What is required =>
From the listing, collect all lines containing the word "level".

Data for processing =>
====================

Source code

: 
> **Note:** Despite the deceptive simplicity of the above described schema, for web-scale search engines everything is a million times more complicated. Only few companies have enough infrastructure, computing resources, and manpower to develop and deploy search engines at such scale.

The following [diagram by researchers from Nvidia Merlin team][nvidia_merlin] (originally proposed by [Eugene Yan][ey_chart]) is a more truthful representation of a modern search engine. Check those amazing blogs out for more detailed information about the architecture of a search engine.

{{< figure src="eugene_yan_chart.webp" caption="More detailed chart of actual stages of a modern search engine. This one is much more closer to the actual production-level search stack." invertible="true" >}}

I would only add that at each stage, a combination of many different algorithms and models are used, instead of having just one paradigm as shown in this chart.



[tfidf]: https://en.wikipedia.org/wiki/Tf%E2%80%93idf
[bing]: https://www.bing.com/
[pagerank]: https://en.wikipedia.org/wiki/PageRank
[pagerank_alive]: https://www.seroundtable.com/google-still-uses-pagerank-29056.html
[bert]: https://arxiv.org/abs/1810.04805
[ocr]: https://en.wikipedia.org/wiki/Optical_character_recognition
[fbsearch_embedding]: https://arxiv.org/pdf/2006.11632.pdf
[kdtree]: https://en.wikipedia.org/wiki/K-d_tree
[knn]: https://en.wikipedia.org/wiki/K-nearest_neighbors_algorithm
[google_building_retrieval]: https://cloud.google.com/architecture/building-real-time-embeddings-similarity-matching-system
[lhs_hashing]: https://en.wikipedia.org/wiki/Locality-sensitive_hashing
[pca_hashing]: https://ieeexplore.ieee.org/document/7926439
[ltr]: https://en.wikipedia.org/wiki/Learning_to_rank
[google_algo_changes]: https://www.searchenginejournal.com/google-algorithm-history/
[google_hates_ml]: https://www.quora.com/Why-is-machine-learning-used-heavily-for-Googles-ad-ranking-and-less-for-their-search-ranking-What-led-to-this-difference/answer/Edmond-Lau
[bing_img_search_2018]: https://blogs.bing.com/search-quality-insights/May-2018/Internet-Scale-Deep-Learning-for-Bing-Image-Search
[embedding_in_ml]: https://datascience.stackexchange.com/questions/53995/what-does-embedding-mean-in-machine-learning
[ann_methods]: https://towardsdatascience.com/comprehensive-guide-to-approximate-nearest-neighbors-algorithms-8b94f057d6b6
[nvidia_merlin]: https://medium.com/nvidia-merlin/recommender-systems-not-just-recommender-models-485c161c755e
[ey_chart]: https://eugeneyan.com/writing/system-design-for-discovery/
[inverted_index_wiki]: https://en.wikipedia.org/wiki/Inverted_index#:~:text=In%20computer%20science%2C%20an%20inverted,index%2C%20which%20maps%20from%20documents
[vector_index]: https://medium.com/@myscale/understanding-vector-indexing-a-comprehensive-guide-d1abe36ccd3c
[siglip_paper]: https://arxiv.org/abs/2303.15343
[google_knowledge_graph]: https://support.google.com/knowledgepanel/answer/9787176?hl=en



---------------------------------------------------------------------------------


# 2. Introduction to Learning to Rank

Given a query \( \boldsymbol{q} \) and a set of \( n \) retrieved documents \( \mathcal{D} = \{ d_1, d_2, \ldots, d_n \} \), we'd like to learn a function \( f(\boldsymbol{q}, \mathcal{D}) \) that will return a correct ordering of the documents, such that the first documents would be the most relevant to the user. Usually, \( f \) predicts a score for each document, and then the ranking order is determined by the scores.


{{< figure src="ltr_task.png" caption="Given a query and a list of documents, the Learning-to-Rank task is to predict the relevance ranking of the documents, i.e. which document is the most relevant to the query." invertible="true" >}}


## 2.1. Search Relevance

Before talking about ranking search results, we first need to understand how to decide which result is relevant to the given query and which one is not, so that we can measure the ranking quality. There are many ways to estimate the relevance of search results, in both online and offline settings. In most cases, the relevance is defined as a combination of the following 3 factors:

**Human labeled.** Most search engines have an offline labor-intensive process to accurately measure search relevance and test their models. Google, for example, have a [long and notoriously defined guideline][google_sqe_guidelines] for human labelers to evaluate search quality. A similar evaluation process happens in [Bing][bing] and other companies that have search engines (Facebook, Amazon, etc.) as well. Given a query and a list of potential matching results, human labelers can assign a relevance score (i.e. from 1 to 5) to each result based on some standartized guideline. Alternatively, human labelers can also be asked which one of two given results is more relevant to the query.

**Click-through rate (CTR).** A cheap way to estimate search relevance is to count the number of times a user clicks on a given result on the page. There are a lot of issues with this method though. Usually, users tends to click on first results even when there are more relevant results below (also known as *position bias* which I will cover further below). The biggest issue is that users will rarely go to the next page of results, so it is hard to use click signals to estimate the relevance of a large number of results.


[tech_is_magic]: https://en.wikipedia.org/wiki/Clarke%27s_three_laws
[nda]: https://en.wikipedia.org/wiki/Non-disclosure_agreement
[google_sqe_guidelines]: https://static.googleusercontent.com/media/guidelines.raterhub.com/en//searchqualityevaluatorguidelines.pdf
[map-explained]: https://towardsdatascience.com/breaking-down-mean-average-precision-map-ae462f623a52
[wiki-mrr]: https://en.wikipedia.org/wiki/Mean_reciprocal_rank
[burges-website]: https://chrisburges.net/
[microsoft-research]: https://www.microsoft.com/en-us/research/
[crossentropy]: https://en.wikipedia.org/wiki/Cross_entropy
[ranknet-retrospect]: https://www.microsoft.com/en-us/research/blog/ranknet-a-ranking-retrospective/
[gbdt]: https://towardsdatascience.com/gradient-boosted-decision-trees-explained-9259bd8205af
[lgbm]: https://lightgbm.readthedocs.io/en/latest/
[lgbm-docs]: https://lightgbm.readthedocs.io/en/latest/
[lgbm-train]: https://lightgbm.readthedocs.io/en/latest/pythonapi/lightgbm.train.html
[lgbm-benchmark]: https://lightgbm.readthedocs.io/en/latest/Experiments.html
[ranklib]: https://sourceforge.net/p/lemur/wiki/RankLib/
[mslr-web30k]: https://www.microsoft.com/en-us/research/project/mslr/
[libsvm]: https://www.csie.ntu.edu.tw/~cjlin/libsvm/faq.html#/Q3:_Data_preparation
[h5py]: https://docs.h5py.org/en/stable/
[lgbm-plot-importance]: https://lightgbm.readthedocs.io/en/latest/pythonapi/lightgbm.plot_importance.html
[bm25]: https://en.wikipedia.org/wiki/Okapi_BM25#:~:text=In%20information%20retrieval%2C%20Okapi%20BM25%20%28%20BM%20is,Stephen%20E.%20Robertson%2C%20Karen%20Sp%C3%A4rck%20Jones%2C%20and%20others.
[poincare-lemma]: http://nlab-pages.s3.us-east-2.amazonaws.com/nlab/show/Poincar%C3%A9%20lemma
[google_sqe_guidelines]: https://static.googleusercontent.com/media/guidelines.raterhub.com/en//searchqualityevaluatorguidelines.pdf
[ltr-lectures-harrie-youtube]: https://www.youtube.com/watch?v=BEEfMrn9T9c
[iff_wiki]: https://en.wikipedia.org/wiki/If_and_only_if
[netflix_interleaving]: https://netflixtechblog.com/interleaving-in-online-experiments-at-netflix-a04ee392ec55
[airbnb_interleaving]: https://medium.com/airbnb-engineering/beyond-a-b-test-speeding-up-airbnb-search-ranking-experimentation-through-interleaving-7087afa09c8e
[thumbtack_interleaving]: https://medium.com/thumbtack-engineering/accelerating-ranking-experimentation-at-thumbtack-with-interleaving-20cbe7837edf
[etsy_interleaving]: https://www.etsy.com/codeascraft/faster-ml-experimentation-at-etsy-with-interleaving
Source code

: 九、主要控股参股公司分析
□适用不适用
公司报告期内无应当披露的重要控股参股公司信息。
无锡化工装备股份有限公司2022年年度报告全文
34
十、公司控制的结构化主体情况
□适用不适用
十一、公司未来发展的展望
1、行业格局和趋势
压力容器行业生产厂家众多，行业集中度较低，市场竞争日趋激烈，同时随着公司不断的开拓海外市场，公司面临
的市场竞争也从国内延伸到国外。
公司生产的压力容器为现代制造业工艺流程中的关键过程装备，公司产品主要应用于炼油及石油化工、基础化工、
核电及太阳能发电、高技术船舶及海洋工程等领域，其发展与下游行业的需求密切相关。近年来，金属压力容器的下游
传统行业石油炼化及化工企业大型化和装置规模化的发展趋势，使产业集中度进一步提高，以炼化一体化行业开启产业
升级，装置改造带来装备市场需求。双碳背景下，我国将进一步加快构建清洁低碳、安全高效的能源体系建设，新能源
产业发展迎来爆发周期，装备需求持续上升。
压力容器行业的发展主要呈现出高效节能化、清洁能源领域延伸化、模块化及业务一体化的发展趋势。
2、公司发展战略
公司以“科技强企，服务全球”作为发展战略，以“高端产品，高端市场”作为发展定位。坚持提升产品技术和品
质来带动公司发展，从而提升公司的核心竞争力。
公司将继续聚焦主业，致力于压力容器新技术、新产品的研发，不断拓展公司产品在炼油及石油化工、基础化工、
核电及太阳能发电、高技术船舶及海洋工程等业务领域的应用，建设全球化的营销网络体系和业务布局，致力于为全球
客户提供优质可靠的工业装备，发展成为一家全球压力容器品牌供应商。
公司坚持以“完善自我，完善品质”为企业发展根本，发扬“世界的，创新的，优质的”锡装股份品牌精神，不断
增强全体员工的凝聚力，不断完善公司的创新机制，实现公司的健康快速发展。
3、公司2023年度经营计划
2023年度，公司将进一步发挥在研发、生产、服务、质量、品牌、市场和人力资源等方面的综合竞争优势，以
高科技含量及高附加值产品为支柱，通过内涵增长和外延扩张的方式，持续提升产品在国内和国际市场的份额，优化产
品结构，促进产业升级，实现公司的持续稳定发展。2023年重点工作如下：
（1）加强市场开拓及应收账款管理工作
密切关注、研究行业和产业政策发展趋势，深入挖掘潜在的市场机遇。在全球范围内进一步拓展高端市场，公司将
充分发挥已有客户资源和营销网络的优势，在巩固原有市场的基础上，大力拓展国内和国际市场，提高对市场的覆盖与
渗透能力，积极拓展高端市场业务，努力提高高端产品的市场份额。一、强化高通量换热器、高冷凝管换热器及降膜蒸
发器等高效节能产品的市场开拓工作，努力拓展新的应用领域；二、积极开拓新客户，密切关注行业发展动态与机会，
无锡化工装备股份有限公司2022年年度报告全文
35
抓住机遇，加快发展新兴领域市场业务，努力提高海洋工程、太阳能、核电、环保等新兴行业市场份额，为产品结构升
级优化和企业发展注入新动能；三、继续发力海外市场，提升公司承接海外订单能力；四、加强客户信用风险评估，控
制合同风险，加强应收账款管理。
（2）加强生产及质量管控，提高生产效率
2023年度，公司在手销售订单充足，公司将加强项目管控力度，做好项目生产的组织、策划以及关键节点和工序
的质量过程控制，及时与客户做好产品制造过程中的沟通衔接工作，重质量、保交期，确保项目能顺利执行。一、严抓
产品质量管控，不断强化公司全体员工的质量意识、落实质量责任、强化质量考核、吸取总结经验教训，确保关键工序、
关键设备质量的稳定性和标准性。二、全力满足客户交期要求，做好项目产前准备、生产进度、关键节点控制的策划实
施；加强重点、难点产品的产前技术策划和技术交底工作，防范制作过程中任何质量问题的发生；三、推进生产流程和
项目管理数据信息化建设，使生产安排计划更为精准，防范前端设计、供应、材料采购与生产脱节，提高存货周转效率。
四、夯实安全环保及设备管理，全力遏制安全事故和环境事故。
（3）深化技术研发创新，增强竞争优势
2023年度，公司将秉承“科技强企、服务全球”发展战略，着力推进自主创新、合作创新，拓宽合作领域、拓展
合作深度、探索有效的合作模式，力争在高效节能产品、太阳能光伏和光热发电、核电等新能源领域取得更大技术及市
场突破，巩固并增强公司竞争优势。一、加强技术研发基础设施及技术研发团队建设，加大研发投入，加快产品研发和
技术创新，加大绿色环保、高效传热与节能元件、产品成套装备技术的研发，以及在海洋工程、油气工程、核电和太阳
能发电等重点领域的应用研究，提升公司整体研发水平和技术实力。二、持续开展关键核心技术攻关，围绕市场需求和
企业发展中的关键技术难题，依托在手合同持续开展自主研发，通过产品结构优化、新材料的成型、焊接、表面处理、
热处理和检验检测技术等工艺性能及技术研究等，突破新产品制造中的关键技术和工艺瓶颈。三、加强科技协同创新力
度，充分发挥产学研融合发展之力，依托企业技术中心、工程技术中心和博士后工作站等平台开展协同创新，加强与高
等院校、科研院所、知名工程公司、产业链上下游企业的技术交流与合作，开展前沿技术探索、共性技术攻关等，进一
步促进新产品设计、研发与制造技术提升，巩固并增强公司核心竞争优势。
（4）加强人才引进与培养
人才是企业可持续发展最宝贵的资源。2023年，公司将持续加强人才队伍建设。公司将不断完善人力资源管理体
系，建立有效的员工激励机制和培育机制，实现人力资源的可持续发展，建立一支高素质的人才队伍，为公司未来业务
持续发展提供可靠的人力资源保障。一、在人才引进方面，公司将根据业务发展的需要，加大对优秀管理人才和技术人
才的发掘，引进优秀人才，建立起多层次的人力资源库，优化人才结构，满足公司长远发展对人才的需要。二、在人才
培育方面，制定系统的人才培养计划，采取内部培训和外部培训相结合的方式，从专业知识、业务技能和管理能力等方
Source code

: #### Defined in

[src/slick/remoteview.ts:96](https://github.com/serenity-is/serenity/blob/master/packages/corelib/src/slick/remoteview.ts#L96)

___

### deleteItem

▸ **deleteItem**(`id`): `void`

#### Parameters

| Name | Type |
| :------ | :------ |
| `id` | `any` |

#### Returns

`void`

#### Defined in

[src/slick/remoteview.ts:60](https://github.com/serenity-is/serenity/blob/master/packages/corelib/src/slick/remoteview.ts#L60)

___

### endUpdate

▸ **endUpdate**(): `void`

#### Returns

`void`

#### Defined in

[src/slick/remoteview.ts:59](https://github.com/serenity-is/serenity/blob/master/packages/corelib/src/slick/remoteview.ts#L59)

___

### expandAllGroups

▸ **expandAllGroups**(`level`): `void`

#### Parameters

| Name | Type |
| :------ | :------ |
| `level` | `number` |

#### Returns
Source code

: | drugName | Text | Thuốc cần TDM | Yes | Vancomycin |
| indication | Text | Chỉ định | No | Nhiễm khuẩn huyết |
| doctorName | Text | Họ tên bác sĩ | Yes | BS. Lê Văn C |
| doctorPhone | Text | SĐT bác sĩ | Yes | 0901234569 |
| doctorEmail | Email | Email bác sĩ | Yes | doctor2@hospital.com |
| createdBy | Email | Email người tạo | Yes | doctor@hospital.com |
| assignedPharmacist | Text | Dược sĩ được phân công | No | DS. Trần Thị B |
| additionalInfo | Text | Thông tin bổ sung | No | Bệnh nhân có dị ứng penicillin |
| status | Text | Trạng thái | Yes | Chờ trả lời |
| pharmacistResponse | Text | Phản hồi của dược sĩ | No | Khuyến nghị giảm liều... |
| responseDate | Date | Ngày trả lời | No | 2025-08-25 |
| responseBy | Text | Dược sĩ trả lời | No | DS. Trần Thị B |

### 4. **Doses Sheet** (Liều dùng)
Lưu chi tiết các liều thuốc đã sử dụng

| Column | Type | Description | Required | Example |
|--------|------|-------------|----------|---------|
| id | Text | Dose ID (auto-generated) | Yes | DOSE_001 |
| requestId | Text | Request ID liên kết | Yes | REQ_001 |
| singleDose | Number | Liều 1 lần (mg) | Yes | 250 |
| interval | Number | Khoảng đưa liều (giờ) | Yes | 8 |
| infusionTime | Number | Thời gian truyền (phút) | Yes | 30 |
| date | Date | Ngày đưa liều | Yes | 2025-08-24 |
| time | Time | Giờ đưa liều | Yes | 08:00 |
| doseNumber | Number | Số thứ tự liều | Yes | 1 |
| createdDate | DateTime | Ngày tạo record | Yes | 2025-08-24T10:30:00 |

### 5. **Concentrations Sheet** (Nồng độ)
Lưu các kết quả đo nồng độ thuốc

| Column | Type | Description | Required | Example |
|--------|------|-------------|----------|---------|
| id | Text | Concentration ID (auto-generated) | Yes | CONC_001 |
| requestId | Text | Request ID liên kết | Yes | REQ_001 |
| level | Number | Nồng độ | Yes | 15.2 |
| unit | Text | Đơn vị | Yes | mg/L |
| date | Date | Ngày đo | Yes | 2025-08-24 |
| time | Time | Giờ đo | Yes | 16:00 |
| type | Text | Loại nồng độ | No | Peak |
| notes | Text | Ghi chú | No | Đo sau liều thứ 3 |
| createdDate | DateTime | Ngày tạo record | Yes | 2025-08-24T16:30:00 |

====================

Response for this exercise =>
{{< figure src="eugene_yan_chart.webp" caption="More detailed chart of actual stages of a modern search engine. This one is much more closer to the actual production-level search stack." invertible="true" >}}
▸ **expandAllGroups**(`level`): `void`
| `level` | `number` |
| level | Number | Nồng độ | Yes | 15.2 |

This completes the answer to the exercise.